How about we do our best with the cards we’re dealt? It’s not a great slogan, but it’s a good way of life.
Economic populism won
The other silver lining is that economic populism is a proven winner. No Republican will ever again run like Mitt Romney. Likewise, no Democrat, praise God, will ever again say “the economy” is fine — whatever that is and however it’s measured by whomever is the wealthy analyst — while most people can’t afford homes, cars, childcare, college, healthcare or, you know, food.
average cost of a car in 2024: $48,000
average cost of public college tuition with room and board: $25,000
That took me under a minute to Google. In less than a second I can guess most Americans don’t have $73,000 burning a hole in their pocket. I like to think I’m smart, but I’m honestly not sure how I just beat the entire Democratic Party in political economics in 61 seconds.
How bitterly ironic it is that the No Penis & No Privilege Warriors are the very same people who also champion economic populism, and how incredible it is that the winner of their same message is Donald Trump?
What does this inversion tell the social justice folk? Sure, they can fulminate that they were correct all along, but if so, why haven’t they won a Democratic presidential nomination since Jimmy Carter in 1976, excepting primary blips for Howard Dean in 2004 and Bernie Sander in 2016? (Hats off to Vermont!)

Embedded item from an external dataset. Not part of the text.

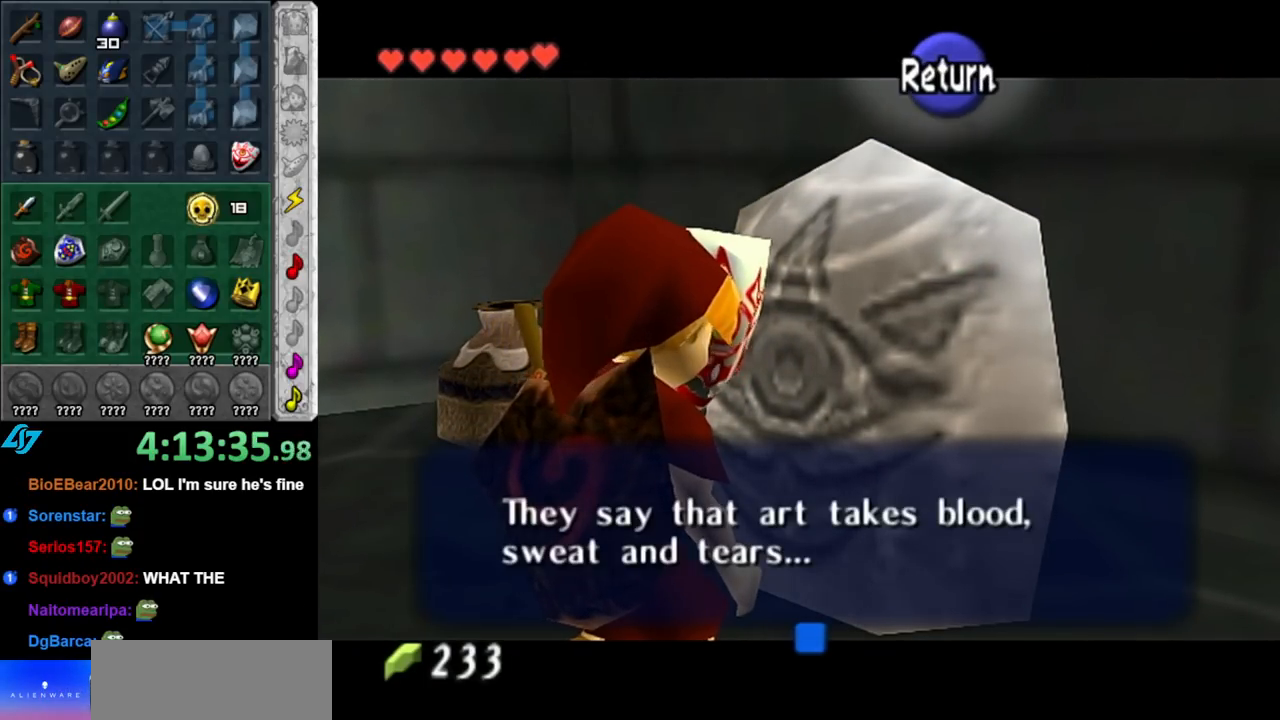
{"buttons": [], "left_stick": "center", "right_stick": "center", "events": []}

Hint: it’s because not enough people in the party vote for them. If you want to blame party elites for not supporting them behind the scenes, then they’re in the wrong party.
More importantly, if the Squad were right all along to support blue collar workers, then why don’t those workers support them? Why did Cori Bush and Jamaal Bowman lose their primaries this year? Why is it that Ritchie Torres, an Afro Latino gay man born into poverty, which should make him a golden idol of DEI worship and a MacArthur genius grant winner for simply waking up each morning, left the Progressive Congressional Caucus and is now ascendant as a pro-Israel activist?

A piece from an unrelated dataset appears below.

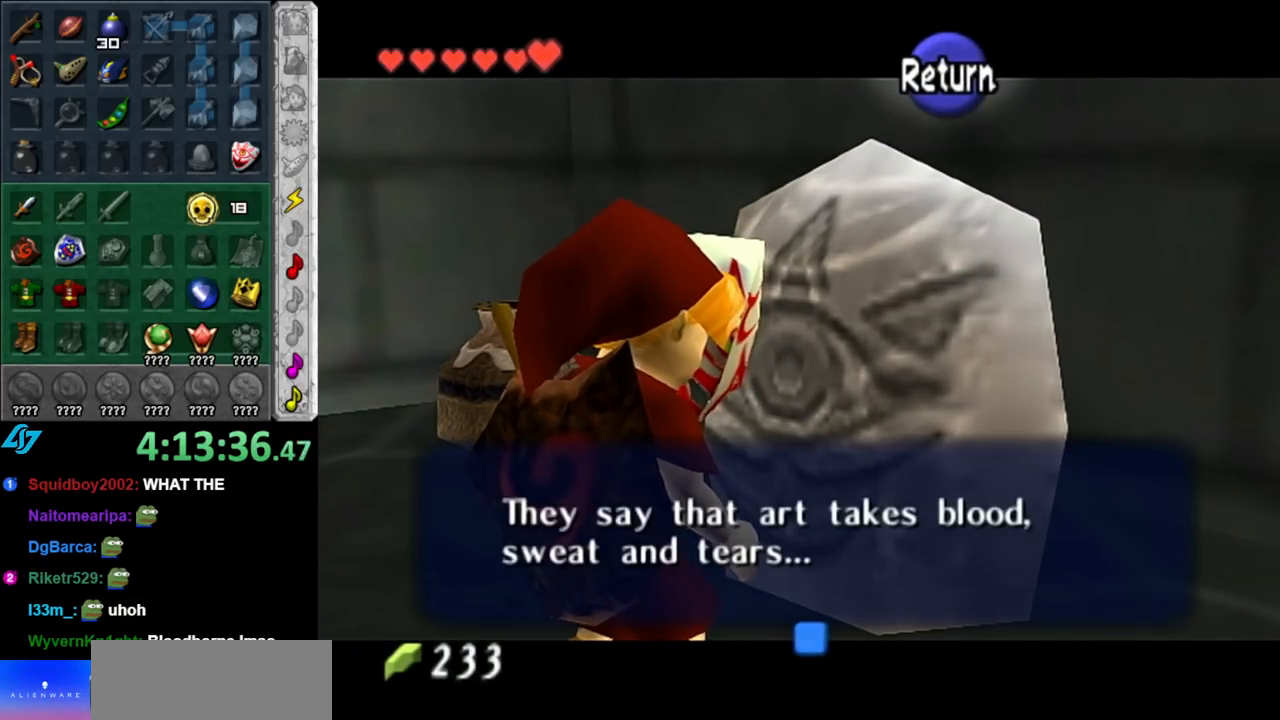
{"buttons": [], "left_stick": "center", "right_stick": "center", "events": []}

What happens to intersectionality when we learn the road map is actually scribbles?
Winners and losers
I’m not terrified of the incoming Trump administration. I think it’ll be a disaster and riddled with incompetent grifters. I think Trump will do nothing to help working people. He won’t develop our national infrastructure and he will completely fall apart when disaster strikes with bad weather, bad people and bad pathogens. He’ll be terrible and then he’ll be gone. It’s more frustrating and embarrassing than something to fear.
But I’m thankful for the chance to see the emperor has no clothes. It’s just not the emperor we thought.